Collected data
____

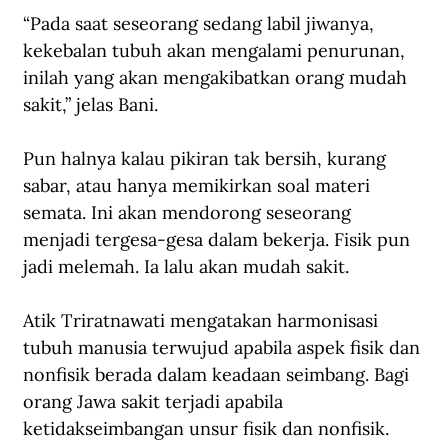
“Pada saat seseorang sedang labil jiwanya, 
kekebalan tubuh akan mengalami penurunan, 
inilah yang akan mengakibatkan orang mudah 
sakit,” jelas 
Bani
. 
Pun halnya kalau pikiran tak bersih, kurang 
sabar, atau hanya memikirkan soal materi 
semata. Ini akan mendorong seseorang 
menjadi tergesa-gesa dalam bekerja. Fisik pun 
jadi melemah. Ia lalu akan mudah sakit.
Atik Triratnawati mengatakan harmonisasi 
tubuh manusia terwujud apabila aspek fisik dan 
nonfisik berada dalam keadaan seimbang. Bagi 
orang Jawa sakit terjadi apabila 
ketidakseimbangan unsur fisik dan nonfisik. 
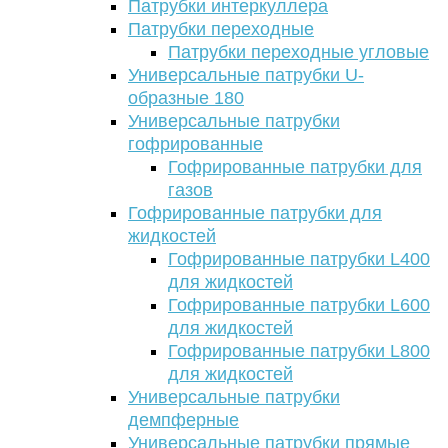
Патрубки интеркуллера
Патрубки переходные
Патрубки переходные угловые
Универсальные патрубки U-
образные 180
Универсальные патрубки
гофрированные
Гофрированные патрубки для
газов
Гофрированные патрубки для
жидкостей
Гофрированные патрубки L400
для жидкостей
Гофрированные патрубки L600
для жидкостей
Гофрированные патрубки L800
для жидкостей
Универсальные патрубки
демпферные
Универсальные патрубки прямые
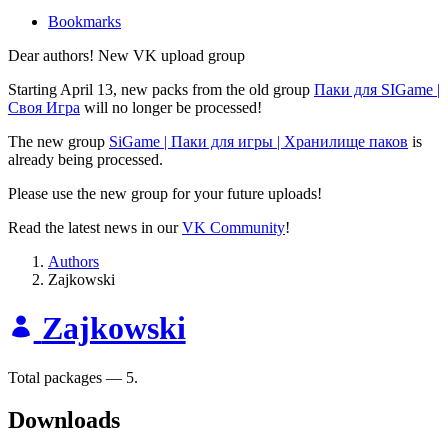
Bookmarks
Dear authors! New VK upload group
Starting April 13, new packs from the old group
Паки для SIGame |
Своя Игра
will no longer be processed!
The new group
SiGame | Паки для игры | Хранилище паков
is
already being processed.
Please use the new group for your future uploads!
Read the latest news in our
VK Community
!
Authors
Zajkowski
Zajkowski
Total packages — 5.
Downloads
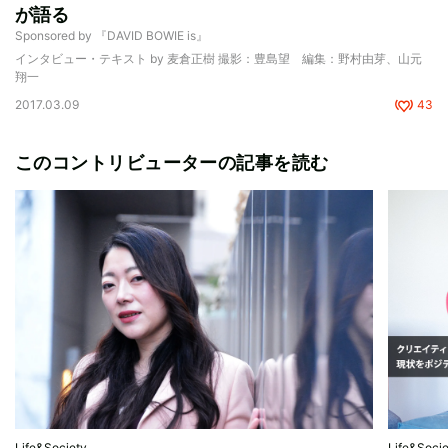
が語る
Sponsored by 『DAVID BOWIE is』
インタビュー・テキスト by 麦倉正樹 撮影：豊島望 編集：野村由芽、山元
翔一
2017.03.09
43
このコントリビューターの記事を読む
Life&Society
Life&Soci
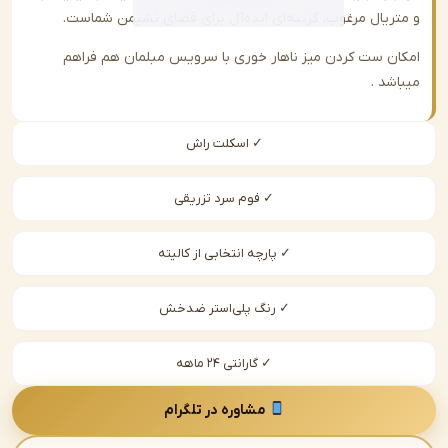
ریال مرغوب، گزینه‌ای ایده‌آل برای فضای نشیمن شماست.
ن ست کردن میز ناهار خوری با سرویس مبلمان هم فراهم
شد .
✓ اسکلت راش
✓ فوم سرد تزریقی
✓ پارچه انتخابی از کالیته
✓ رنگ پلی‌استر ضدخش
✓ گارانتی ۲۴ ماهه
مشاوره در تلگرام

____

» What to work on
Each record should be printed exactly as it appears, leaving the pictures out.

» Final answer
“Pada saat seseorang sedang labil jiwanya, 
kekebalan tubuh akan mengalami penurunan, 
inilah yang akan mengakibatkan orang mudah 
sakit,” jelas 
Bani
. 
Pun halnya kalau pikiran tak bersih, kurang 
sabar, atau hanya memikirkan soal materi 
semata. Ini akan mendorong seseorang 
menjadi tergesa-gesa dalam bekerja. Fisik pun 
jadi melemah. Ia lalu akan mudah sakit.
Atik Triratnawati mengatakan harmonisasi 
tubuh manusia terwujud apabila aspek fisik dan 
nonfisik berada dalam keadaan seimbang. Bagi 
orang Jawa sakit terjadi apabila 
ketidakseimbangan unsur fisik dan nonfisik. 
Патрубки интеркуллера
Патрубки переходные
Патрубки переходные угловые
Универсальные патрубки U-
образные 180
Универсальные патрубки
гофрированные
Гофрированные патрубки для
газов
Гофрированные патрубки для
жидкостей
Гофрированные патрубки L400
для жидкостей
Гофрированные патрубки L600
для жидкостей
Гофрированные патрубки L800
для жидкостей
Универсальные патрубки
демпферные
Универсальные патрубки прямые
Bookmarks
Dear authors! New VK upload group
Starting April 13, new packs from the old group
Паки для SIGame |
Своя Игра
will no longer be processed!
The new group
SiGame | Паки для игры | Хранилище паков
is
already being processed.
Please use the new group for your future uploads!
Read the latest news in our
VK Community
!
Authors
Zajkowski
Zajkowski
Total packages — 5.
Downloads
が語る
Sponsored by 『DAVID BOWIE is』
インタビュー・テキスト by 麦倉正樹 撮影：豊島望 編集：野村由芽、山元
翔一
2017.03.09
43
このコントリビューターの記事を読む
Life&Society
Life&Soci
ریال مرغوب، گزینه‌ای ایده‌آل برای فضای نشیمن شماست.
ن ست کردن میز ناهار خوری با سرویس مبلمان هم فراهم
شد .
✓ اسکلت راش
✓ فوم سرد تزریقی
✓ پارچه انتخابی از کالیته
✓ رنگ پلی‌استر ضدخش
✓ گارانتی ۲۴ ماهه
مشاوره در تلگرام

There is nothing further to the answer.